◆ RECORD EXTRACTS:
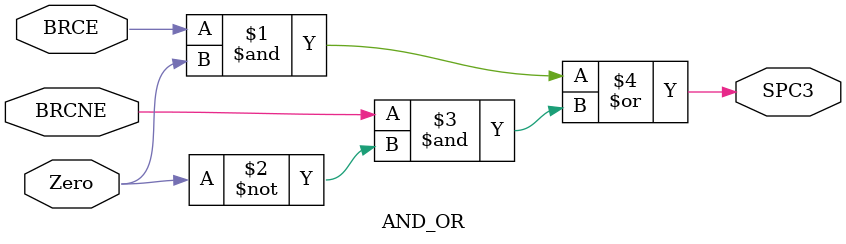
<source format=v>
`timescale 1ns / 1ps

module AND_OR(
					input Zero , BRCE , BRCNE ,
					output SPC3
					);

assign SPC3 = (BRCE & Zero) | (BRCNE & (~(Zero)));

endmodule

</source>
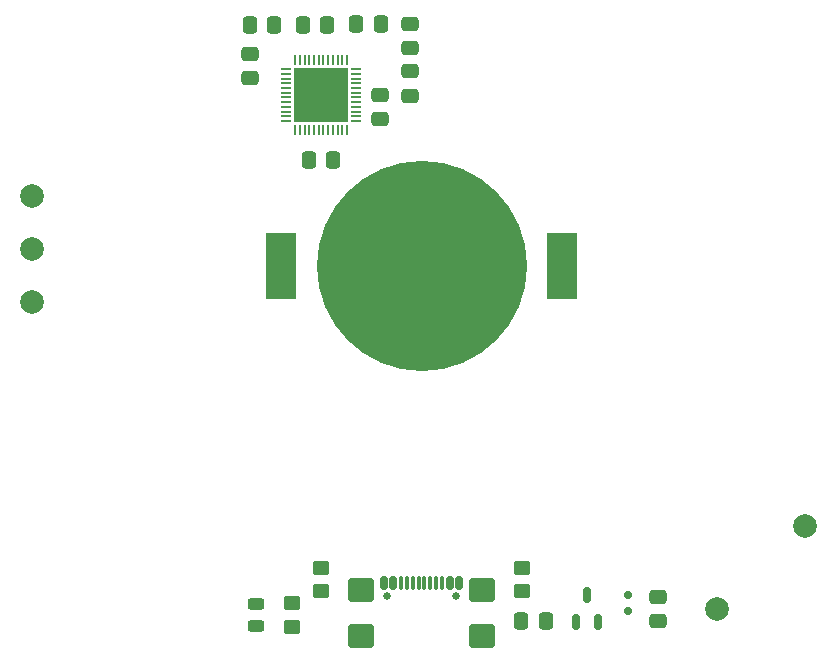
<source format=gbr>
%TF.GenerationSoftware,KiCad,Pcbnew,8.0.3-8.0.3-0~ubuntu24.04.1*%
%TF.CreationDate,2024-06-13T23:21:11+05:00*%
%TF.ProjectId,solartap_mcu_clear_60x60_g400,736f6c61-7274-4617-905f-6d63755f636c,rev?*%
%TF.SameCoordinates,Original*%
%TF.FileFunction,Soldermask,Top*%
%TF.FilePolarity,Negative*%
%FSLAX46Y46*%
G04 Gerber Fmt 4.6, Leading zero omitted, Abs format (unit mm)*
G04 Created by KiCad (PCBNEW 8.0.3-8.0.3-0~ubuntu24.04.1) date 2024-06-13 23:21:11*
%MOMM*%
%LPD*%
G01*
G04 APERTURE LIST*
G04 Aperture macros list*
%AMRoundRect*
0 Rectangle with rounded corners*
0 $1 Rounding radius*
0 $2 $3 $4 $5 $6 $7 $8 $9 X,Y pos of 4 corners*
0 Add a 4 corners polygon primitive as box body*
4,1,4,$2,$3,$4,$5,$6,$7,$8,$9,$2,$3,0*
0 Add four circle primitives for the rounded corners*
1,1,$1+$1,$2,$3*
1,1,$1+$1,$4,$5*
1,1,$1+$1,$6,$7*
1,1,$1+$1,$8,$9*
0 Add four rect primitives between the rounded corners*
20,1,$1+$1,$2,$3,$4,$5,0*
20,1,$1+$1,$4,$5,$6,$7,0*
20,1,$1+$1,$6,$7,$8,$9,0*
20,1,$1+$1,$8,$9,$2,$3,0*%
G04 Aperture macros list end*
%ADD10C,2.000000*%
%ADD11RoundRect,0.250000X0.475000X-0.337500X0.475000X0.337500X-0.475000X0.337500X-0.475000X-0.337500X0*%
%ADD12RoundRect,0.250000X-0.475000X0.337500X-0.475000X-0.337500X0.475000X-0.337500X0.475000X0.337500X0*%
%ADD13RoundRect,0.250000X-0.337500X-0.475000X0.337500X-0.475000X0.337500X0.475000X-0.337500X0.475000X0*%
%ADD14RoundRect,0.250000X0.450000X-0.350000X0.450000X0.350000X-0.450000X0.350000X-0.450000X-0.350000X0*%
%ADD15RoundRect,0.250000X-0.840000X-0.750000X0.840000X-0.750000X0.840000X0.750000X-0.840000X0.750000X0*%
%ADD16RoundRect,0.150000X-0.150000X-0.425000X0.150000X-0.425000X0.150000X0.425000X-0.150000X0.425000X0*%
%ADD17RoundRect,0.075000X-0.075000X-0.500000X0.075000X-0.500000X0.075000X0.500000X-0.075000X0.500000X0*%
%ADD18C,0.650000*%
%ADD19RoundRect,0.243750X-0.456250X0.243750X-0.456250X-0.243750X0.456250X-0.243750X0.456250X0.243750X0*%
%ADD20RoundRect,0.050000X-0.050000X0.350000X-0.050000X-0.350000X0.050000X-0.350000X0.050000X0.350000X0*%
%ADD21RoundRect,0.050000X-0.350000X0.050000X-0.350000X-0.050000X0.350000X-0.050000X0.350000X0.050000X0*%
%ADD22R,4.600000X4.600000*%
%ADD23RoundRect,0.250000X0.337500X0.475000X-0.337500X0.475000X-0.337500X-0.475000X0.337500X-0.475000X0*%
%ADD24RoundRect,0.150000X0.150000X-0.512500X0.150000X0.512500X-0.150000X0.512500X-0.150000X-0.512500X0*%
%ADD25RoundRect,0.150000X0.200000X-0.150000X0.200000X0.150000X-0.200000X0.150000X-0.200000X-0.150000X0*%
%ADD26R,2.600000X5.560000*%
%ADD27C,17.800000*%
%ADD28RoundRect,0.250000X-0.450000X0.350000X-0.450000X-0.350000X0.450000X-0.350000X0.450000X0.350000X0*%
G04 APERTURE END LIST*
D10*
%TO.C,TP1*%
X62000000Y-71500000D03*
%TD*%
D11*
%TO.C,C5*%
X94000000Y-59037500D03*
X94000000Y-56962500D03*
%TD*%
%TO.C,C4*%
X80500000Y-61567500D03*
X80500000Y-59492500D03*
%TD*%
D12*
%TO.C,C3*%
X94000000Y-60962500D03*
X94000000Y-63037500D03*
%TD*%
D10*
%TO.C,TP2*%
X62000000Y-76000000D03*
%TD*%
D13*
%TO.C,C12*%
X103462500Y-107500000D03*
X105537500Y-107500000D03*
%TD*%
D10*
%TO.C,TP3*%
X62000000Y-80500000D03*
%TD*%
D12*
%TO.C,C13*%
X115000000Y-105462500D03*
X115000000Y-107537500D03*
%TD*%
D14*
%TO.C,R1*%
X84000000Y-108000000D03*
X84000000Y-106000000D03*
%TD*%
D13*
%TO.C,C10*%
X80462500Y-57030000D03*
X82537500Y-57030000D03*
%TD*%
%TO.C,C11*%
X84962500Y-57030000D03*
X87037500Y-57030000D03*
%TD*%
D10*
%TO.C,TP6*%
X120000000Y-106500000D03*
%TD*%
D15*
%TO.C,J1*%
X100110000Y-108825000D03*
X100110000Y-104895000D03*
X89890000Y-108825000D03*
X89890000Y-104895000D03*
D16*
X91800000Y-104320000D03*
X92600000Y-104320000D03*
D17*
X93250000Y-104320000D03*
X94250000Y-104320000D03*
X95750000Y-104320000D03*
X96750000Y-104320000D03*
D16*
X97400000Y-104320000D03*
X98200000Y-104320000D03*
X98200000Y-104320000D03*
X97400000Y-104320000D03*
D17*
X96250000Y-104320000D03*
X95250000Y-104320000D03*
X94750000Y-104320000D03*
X93750000Y-104320000D03*
D16*
X92600000Y-104320000D03*
X91800000Y-104320000D03*
D18*
X97890000Y-105395000D03*
X92110000Y-105395000D03*
%TD*%
D19*
%TO.C,D1*%
X81000000Y-106062500D03*
X81000000Y-107937500D03*
%TD*%
D20*
%TO.C,U1*%
X88700000Y-60050000D03*
X88300000Y-60050000D03*
X87900000Y-60050000D03*
X87500000Y-60050000D03*
X87100000Y-60050000D03*
X86700000Y-60050000D03*
X86300000Y-60050000D03*
X85900000Y-60050000D03*
X85500000Y-60050000D03*
X85100000Y-60050000D03*
X84700000Y-60050000D03*
X84300000Y-60050000D03*
D21*
X83550000Y-60800000D03*
X83550000Y-61200000D03*
X83550000Y-61600000D03*
X83550000Y-62000000D03*
X83550000Y-62400000D03*
X83550000Y-62800000D03*
X83550000Y-63200000D03*
X83550000Y-63600000D03*
X83550000Y-64000000D03*
X83550000Y-64400000D03*
X83550000Y-64800000D03*
X83550000Y-65200000D03*
D20*
X84300000Y-65950000D03*
X84700000Y-65950000D03*
X85100000Y-65950000D03*
X85500000Y-65950000D03*
X85900000Y-65950000D03*
X86300000Y-65950000D03*
X86700000Y-65950000D03*
X87100000Y-65950000D03*
X87500000Y-65950000D03*
X87900000Y-65950000D03*
X88300000Y-65950000D03*
X88700000Y-65950000D03*
D21*
X89450000Y-65200000D03*
X89450000Y-64800000D03*
X89450000Y-64400000D03*
X89450000Y-64000000D03*
X89450000Y-63600000D03*
X89450000Y-63200000D03*
X89450000Y-62800000D03*
X89450000Y-62400000D03*
X89450000Y-62000000D03*
X89450000Y-61600000D03*
X89450000Y-61200000D03*
X89450000Y-60800000D03*
D22*
X86500000Y-63000000D03*
%TD*%
D11*
%TO.C,C6*%
X91500000Y-65037500D03*
X91500000Y-62962500D03*
%TD*%
D23*
%TO.C,C2*%
X87537500Y-68500000D03*
X85462500Y-68500000D03*
%TD*%
D10*
%TO.C,TP5*%
X127500000Y-99500000D03*
%TD*%
D24*
%TO.C,U2*%
X109000000Y-105362500D03*
X109950000Y-107637500D03*
X108050000Y-107637500D03*
%TD*%
D25*
%TO.C,D2*%
X112500000Y-106700000D03*
X112500000Y-105300000D03*
%TD*%
D13*
%TO.C,C1*%
X89462500Y-57000000D03*
X91537500Y-57000000D03*
%TD*%
D14*
%TO.C,R2*%
X86500000Y-105000000D03*
X86500000Y-103000000D03*
%TD*%
D26*
%TO.C,BT1*%
X83095000Y-77500000D03*
X106905000Y-77500000D03*
D27*
X95000000Y-77500000D03*
%TD*%
D28*
%TO.C,R3*%
X103500000Y-103000000D03*
X103500000Y-105000000D03*
%TD*%
M02*

</source>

◆ ASSIGNED TASK: Out of the listing above, reproduce exactly the lines from the one with "X87037500Y-57030000D03*" up to and including the one with "X95750000Y-104320000D03*".

◆ SOLUTION FOR THIS TASK:
X87037500Y-57030000D03*
%TD*%
D10*
%TO.C,TP6*%
X120000000Y-106500000D03*
%TD*%
D15*
%TO.C,J1*%
X100110000Y-108825000D03*
X100110000Y-104895000D03*
X89890000Y-108825000D03*
X89890000Y-104895000D03*
D16*
X91800000Y-104320000D03*
X92600000Y-104320000D03*
D17*
X93250000Y-104320000D03*
X94250000Y-104320000D03*
X95750000Y-104320000D03*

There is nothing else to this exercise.